• [TEXTO EM ESTUDO]
# # # #
STF Decide que Novo Governador do Rio de Janeiro Será Escolhido por Eleição Indireta, Afastando a Possibilidade de Votação Direta Imediata

Na sessão do Supremo Tribunal Federal (STF) realizada nesta quarta-feira, o ministro Luiz Fux pautou a discussão sobre a escolha do novo governador do Rio de Janeiro, sugerindo que a seleção ocorra por meio de uma eleição indireta, realizada pelos deputados estaduais na Assembleia Legislativa (Alerj). Essa posição se destaca em um momento de transição política marcado pela renúncia do ex-governador Cláudio Castro, que deixou seu cargo em março, criando um cenário de incerteza e debates acalorados sobre o futuro da administração estadual.

Durante a análise, Fux considerou a ideia de convocar novas eleições diretas para o governo-tampão como “inconcebível”. Ele argumentou que a realização de dois pleitos em um intervalo tão curto seria não apenas impraticável, mas também onerosa, com um custo estimado em aproximadamente R$ 100 milhões para a Justiça Eleitoral. A proximidade das eleições gerais programadas para outubro também foi um fator que Fux levou em consideração, afirmando que uma nova eleição antes desse prazo não se justifica diante das circunstâncias.
# # # #
• [DADOS APRESENTADOS]

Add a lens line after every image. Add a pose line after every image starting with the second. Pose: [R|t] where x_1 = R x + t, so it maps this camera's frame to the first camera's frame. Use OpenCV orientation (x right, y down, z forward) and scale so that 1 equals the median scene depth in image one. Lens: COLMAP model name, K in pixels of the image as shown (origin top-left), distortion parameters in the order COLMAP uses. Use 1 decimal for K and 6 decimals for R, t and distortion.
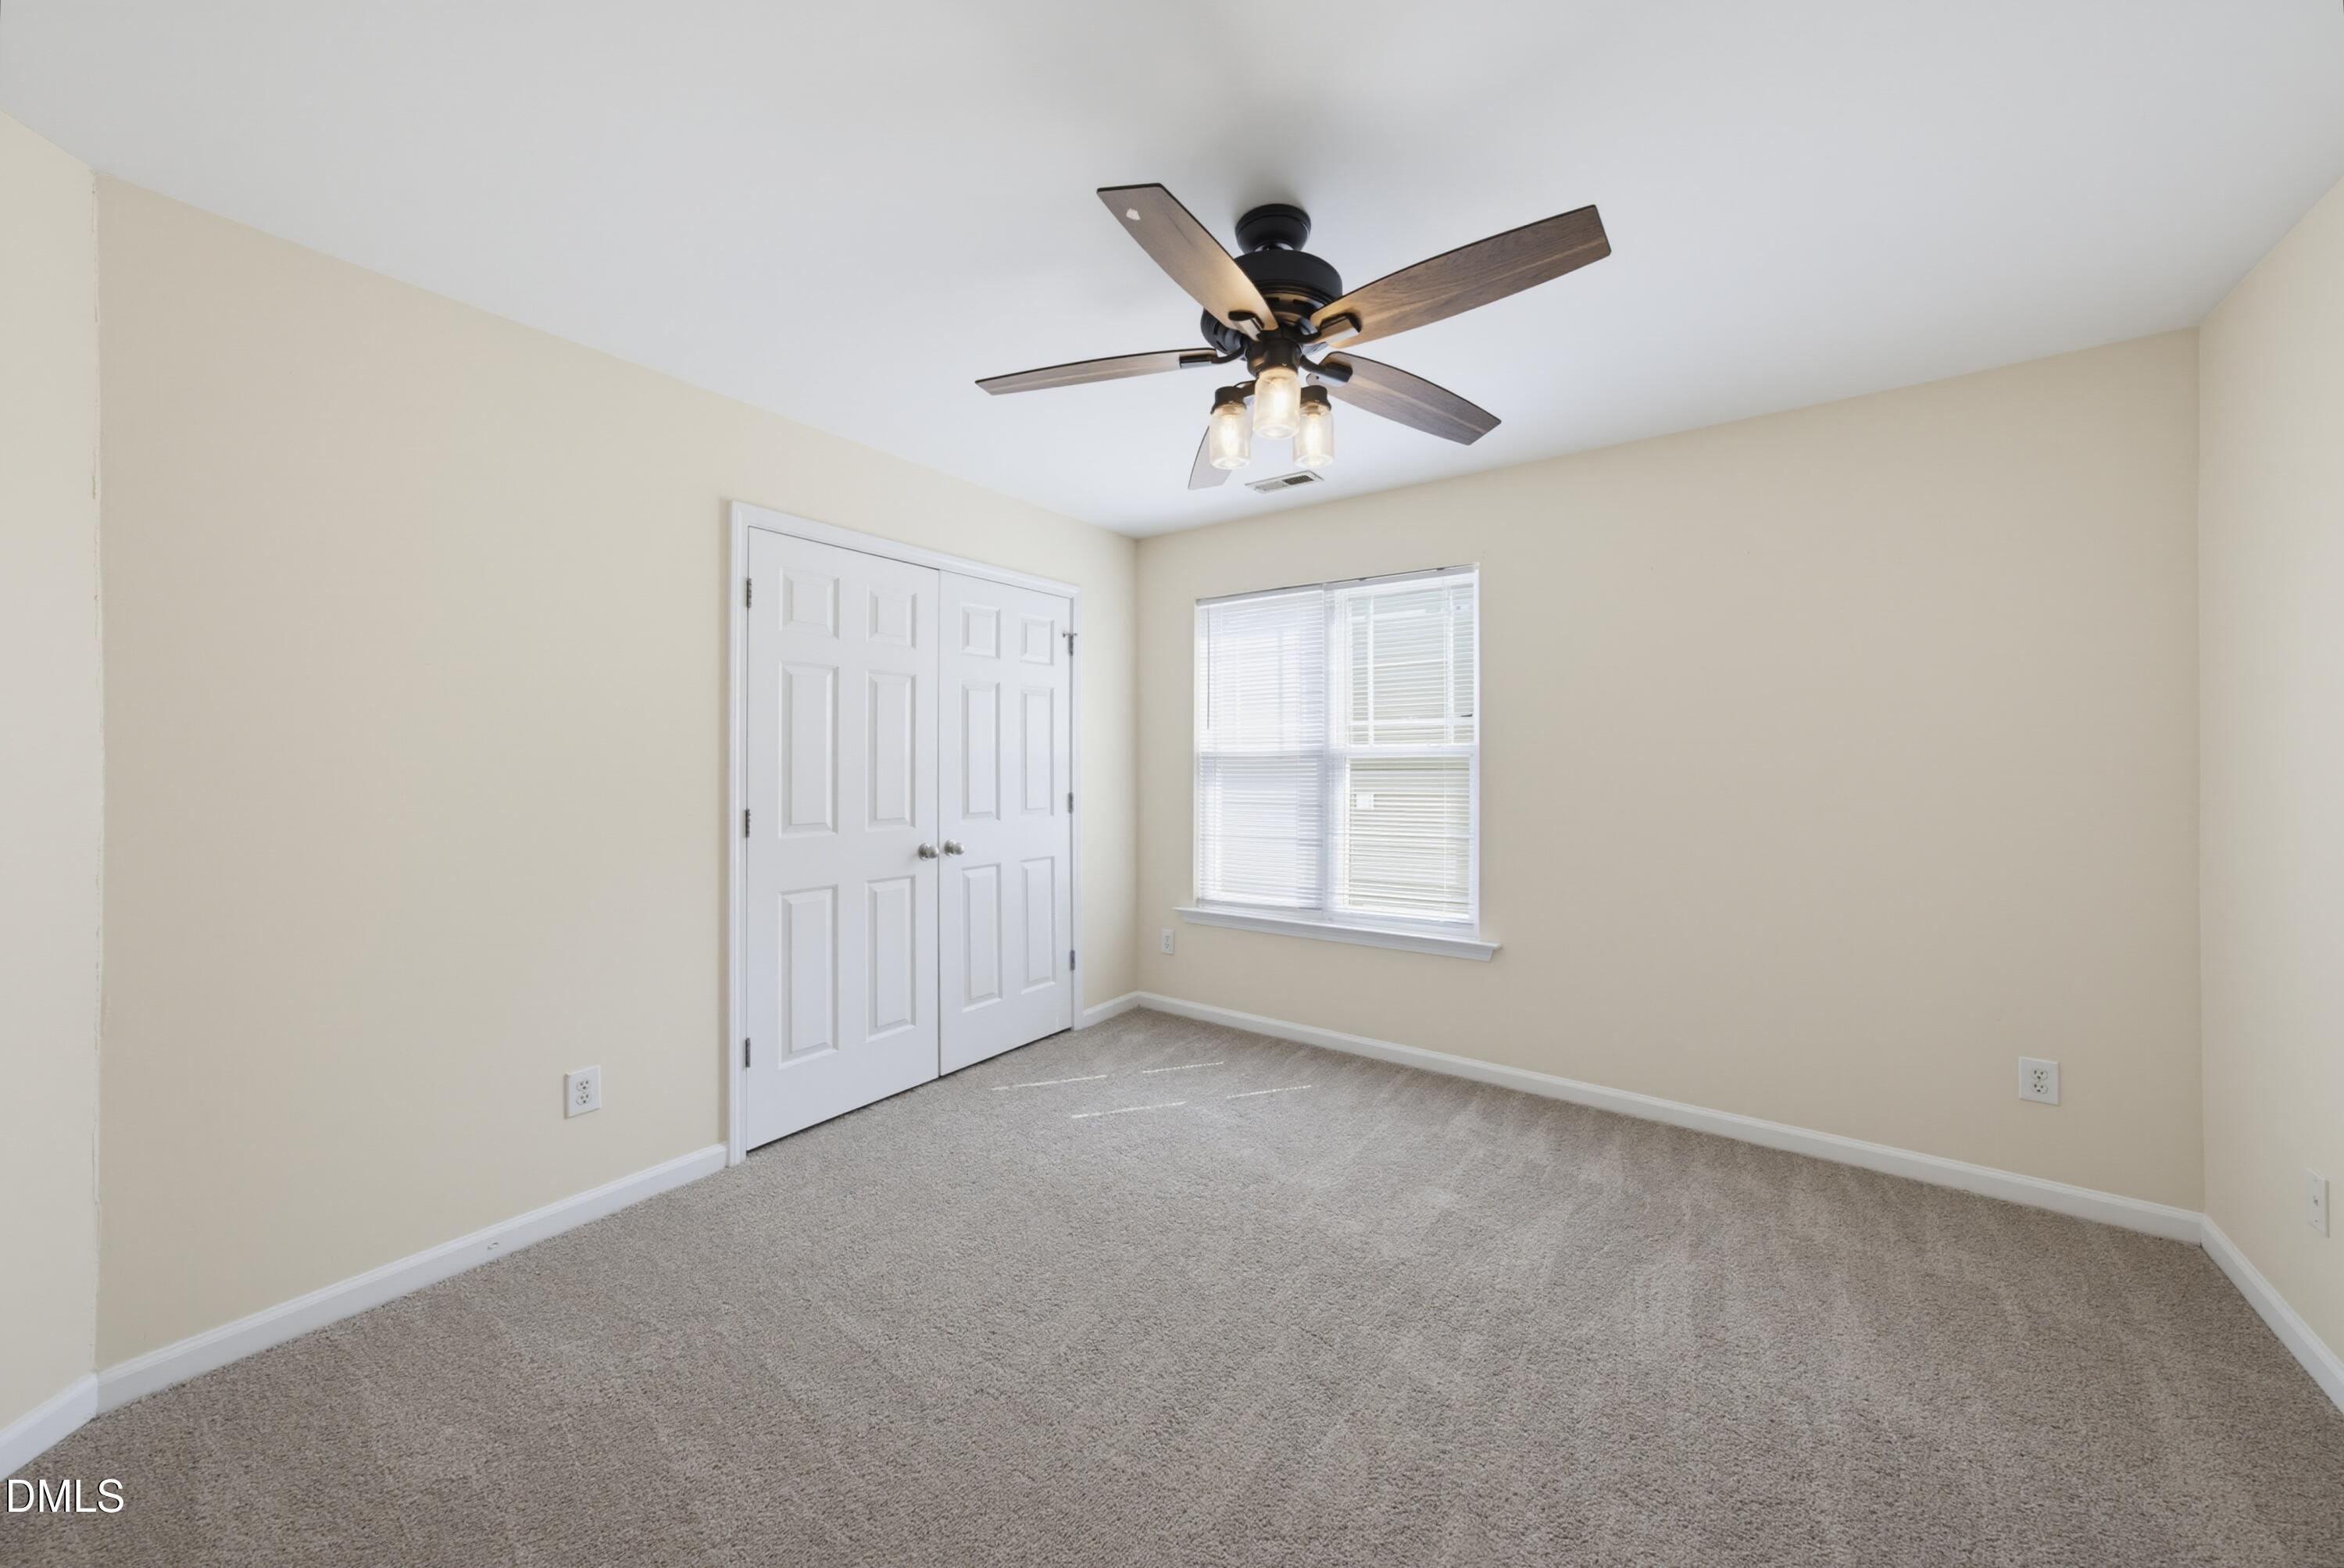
lens RADIAL K [[811.9, 0, 1157.6], [0, 811.9, 779.1], [0, 0, 1]] dist [-0.000233, 0.000101]
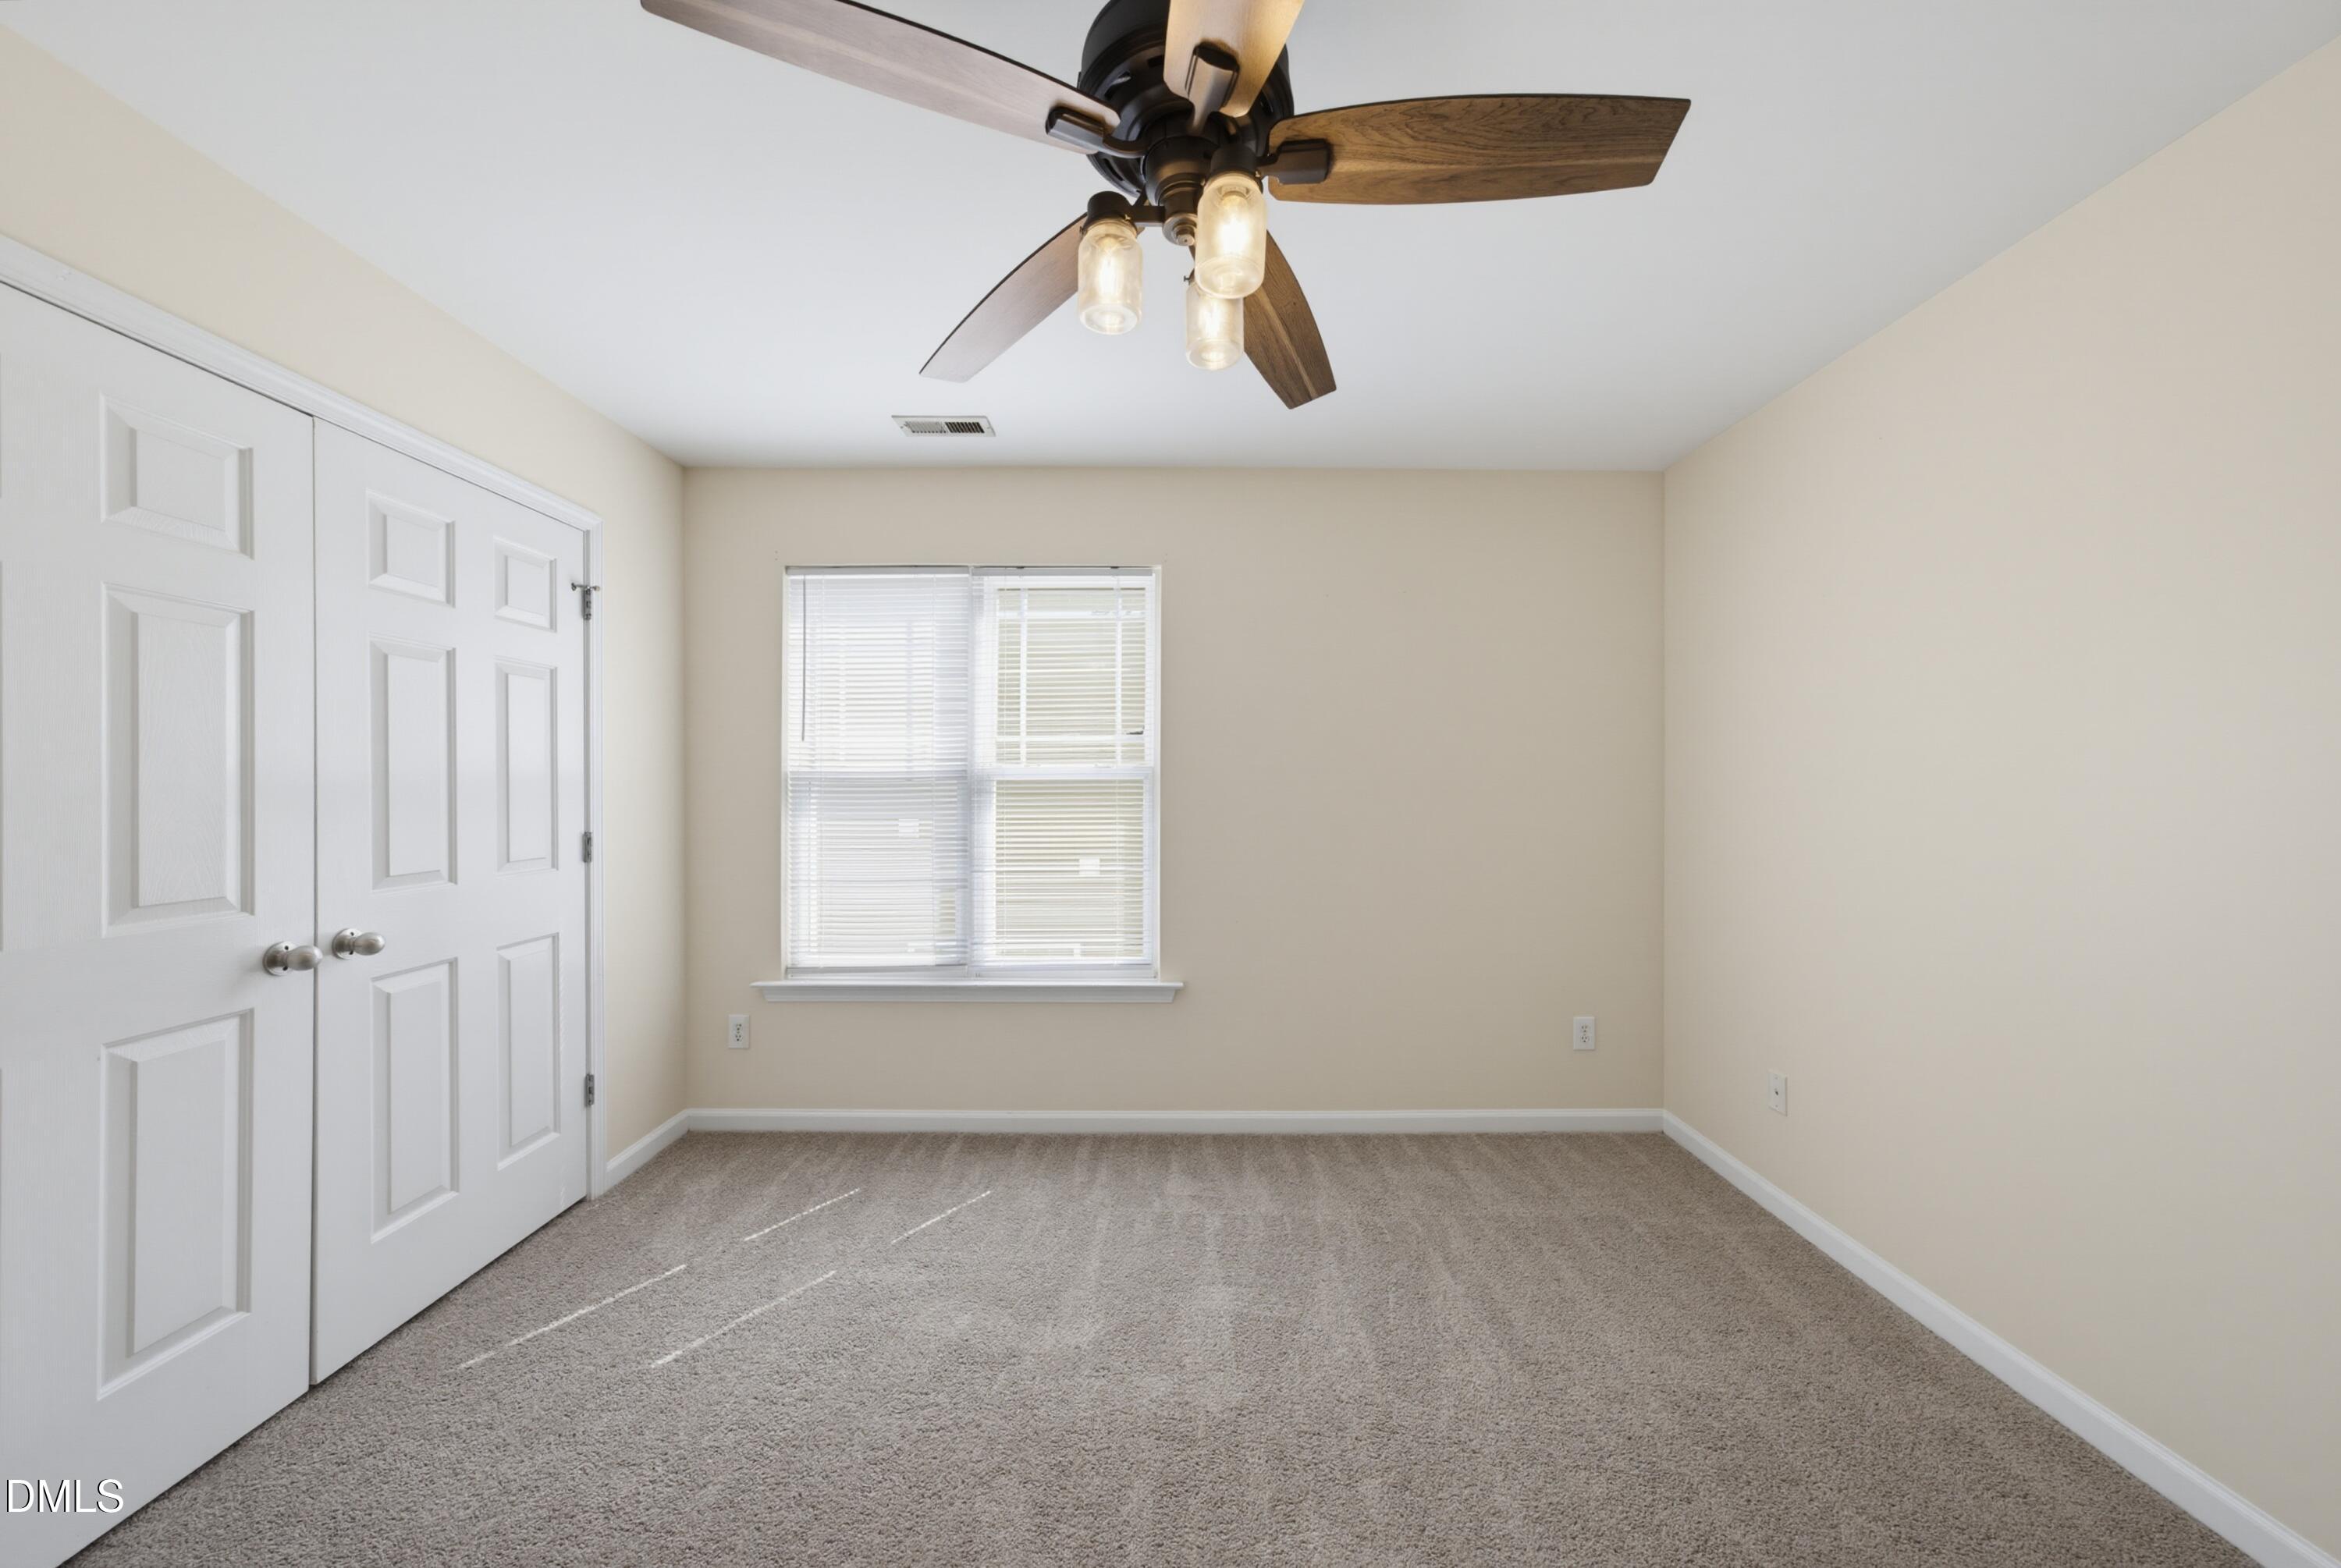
lens RADIAL K [[844.5, 0, 1235.8], [0, 844.5, 794.5], [0, 0, 1]] dist [-0.032499, 0.017847]
pose [[0.802862, -0.006747, 0.596126, -0.098469], [0.012253, 0.999911, -0.005185, -0.003765], [-0.596038, 0.011467, 0.802874, 0.181998]]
# # # #
• [TAREFAS]
• a. De acordo com o texto sobre a escolha do novo governador do Rio de Janeiro, qual seria o custo estimado de novas eleições diretas para a Justiça Eleitoral?
• b. Prossiga o texto sobre a escolha do novo governador do Rio de Janeiro a partir da última frase apresentada.

• [RESPOSTAS AOS EXERCÍCIOS]
• a. Aproximadamente R$ 100 milhões.

• b.
O ministro destacou ainda a falta de respaldo constitucional e legal para a expectativa de que o governador interino, o desembargador Ricardo Couto, permaneça no cargo até uma eventual posse em 2027. Para Fux, essa opção de prolongar a dupla vacância do Executivo seria uma medida insustentável.

Por outro lado, o ministro Cristiano Zanin, relator de uma das ações em análise, apresentou um argumento distinto, defendendo a necessidade de uma eleição direta e permitindo que a população fluminense tenha voz na escolha de seu próximo líder. Zanin abriu a possibilidade de que houvesse apenas uma eleição em 2026, dependendo das deliberações do STF.

Enquanto isso, Alexandre de Moraes, embora ainda não tenha votado, indicou uma inclinação favorável à ideia de eleições diretas, sugerindo mesmo datas para a realização do pleito. Ele alertou para os riscos de um precedente que uma solução inadequada poderia criar, com a possibilidade de políticos utilizarem a renúncia como estratégia para escapar de julgamentos e influenciar o processo sucessório em suas conveniências.

O STF deverá continuar debatendo essa questão delicada, onde as diferentes correntes de pensamento dos ministros refletem a complexidade do quadro político atual no Rio de Janeiro e seus impactos na governança do estado. As decisões futuras da Corte serão fundamentais para determinar o caminho a ser seguido nesse período de transição.